Une étude nord-américaine a évalué 151 patients atteints d'un cancer du poumon non à petites cellules métastatique. Sur ce total, 16 % des personnes bénéficiant de soins palliatifs souffraient de dépression, soit moins de la moitié des 38 % du groupe témoin. La qualité de vie était également plus élevée dans le premier groupe, qui a obtenu 98 points sur l'échelle d'évaluation fonctionnelle du traitement du cancer du poumon. Dans la seconde, la moyenne était de 91 points. De cette manière, la recherche a démontré des améliorations des indicateurs quantitatifs de la qualité de vie et une survie accrue.

Soins palliatifs et cancer

Le cancer est l'une des principales causes de mortalité au Brésil, juste derrière les maladies cardiaques et circulatoires. En 2024, il y a eu 266 692 décès. Ce n’est pas un hasard si la médecine palliative est largement utilisée en oncologie. « La précocité des soins palliatifs impacte directement la qualité du traitement du cancer. Elle réduit la surcharge d'appels spécialisés, par exemple pour contrôler les symptômes physiques, émotionnels et sociaux », déclare le médecin.

Isabela Schiffino raconte que parfois, le patient reçoit son équipe en croyant que les médecins l'ont abandonné, à cause de l'interruption du traitement curatif. « Mais avec une communication technique, subtile et empathique, nous précisons que nous soutenons et soutenons son rétablissement. En même temps, s'il n'arrive pas, nous montrons que lui et sa famille seront accueillis et assistés quelle que soit l'issue », observe-t-il.

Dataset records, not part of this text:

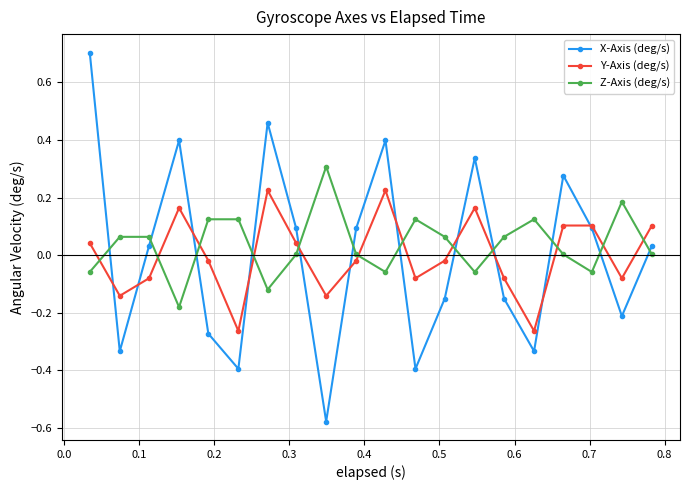

After their last crossing, which series has the higher values: Z-Axis (deg/s) or X-Axis (deg/s)?

X-Axis (deg/s)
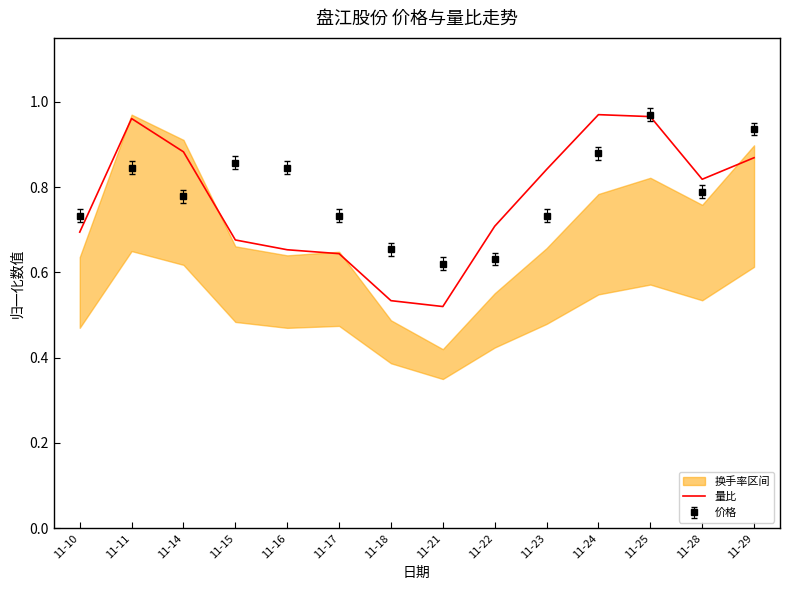

How many points are lower than both their immediate neighbors (excluding endpoints)?

2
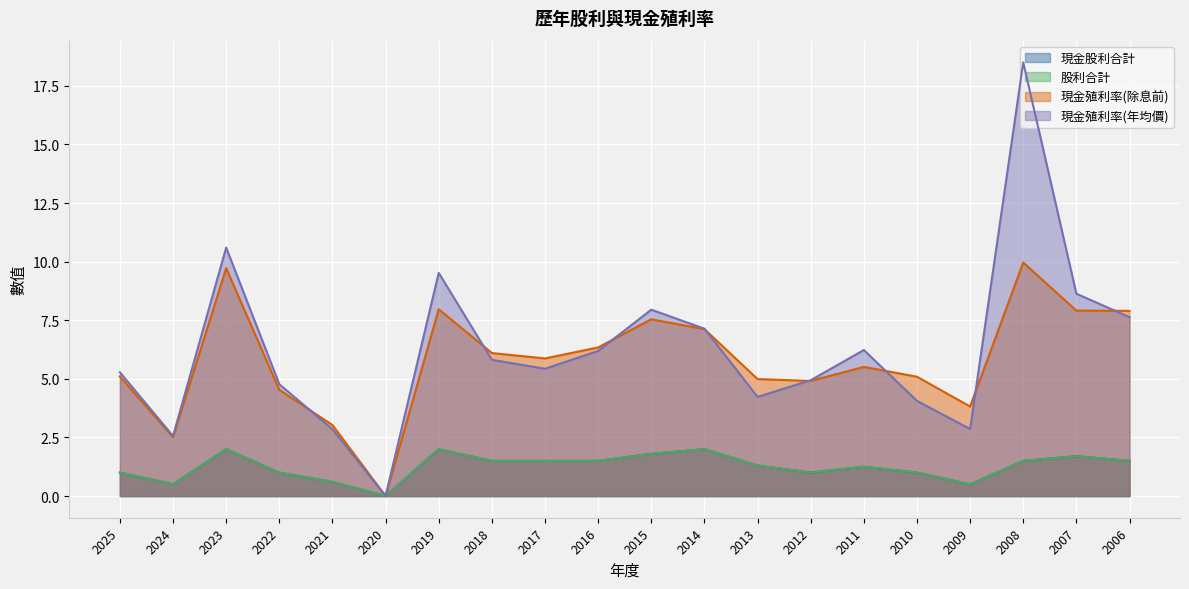

What are all the series names shown in the legend?

現金股利合計, 股利合計, 現金殖利率(除息前), 現金殖利率(年均價)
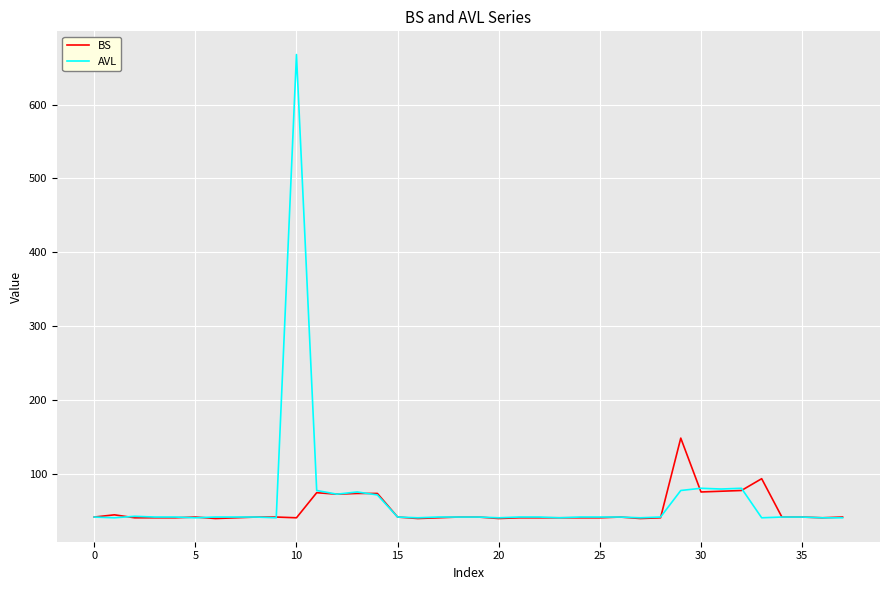

Rank the series by their maximum value, from highest to lowest.

AVL, BS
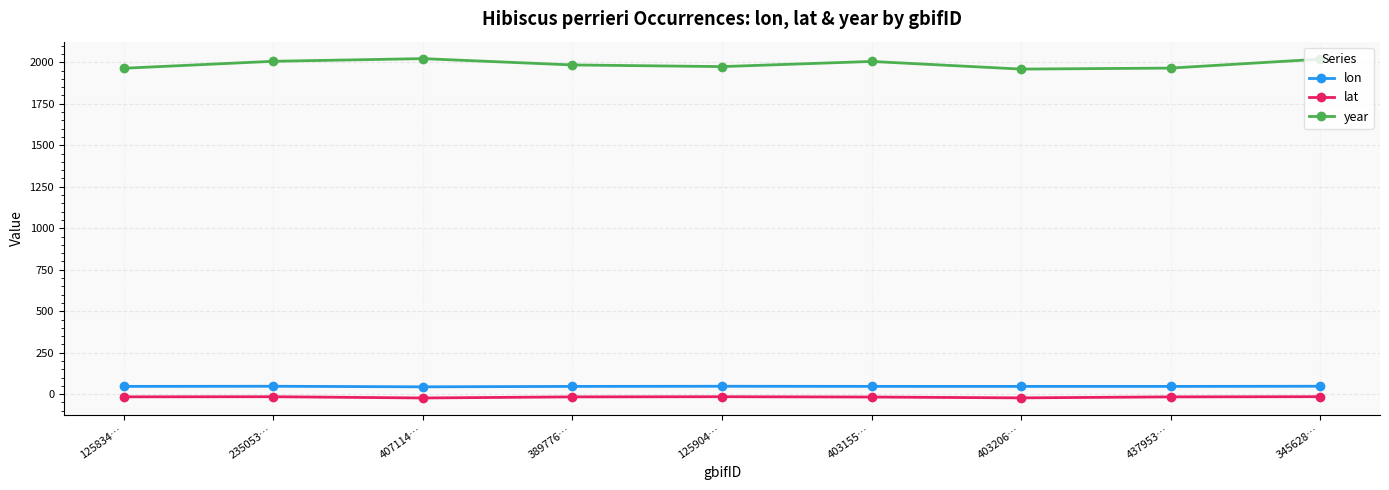

What is the spread (max minus min) of values at 345628…?

2034.1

Une étude belge portant sur 186 personnes atteintes d'un cancer avancé et dont l'espérance de vie est estimée à un an a montré comment les soins palliatifs peuvent faire la différence pour les patients. Les personnes interrogées ont été divisées en deux groupes : 92 ont reçu des soins palliatifs précoces et systématiques, et les autres n'ont reçu que des soins oncologiques standards.

En 12 semaines, tout le monde a répondu au questionnaire mesurant la qualité de vie adopté par l'Organisation européenne pour la recherche et le traitement du cancer (EORTC). Les résultats ont révélé que le premier groupe a obtenu 61,98 points, dépassant les 54,39 points enregistrés par le second.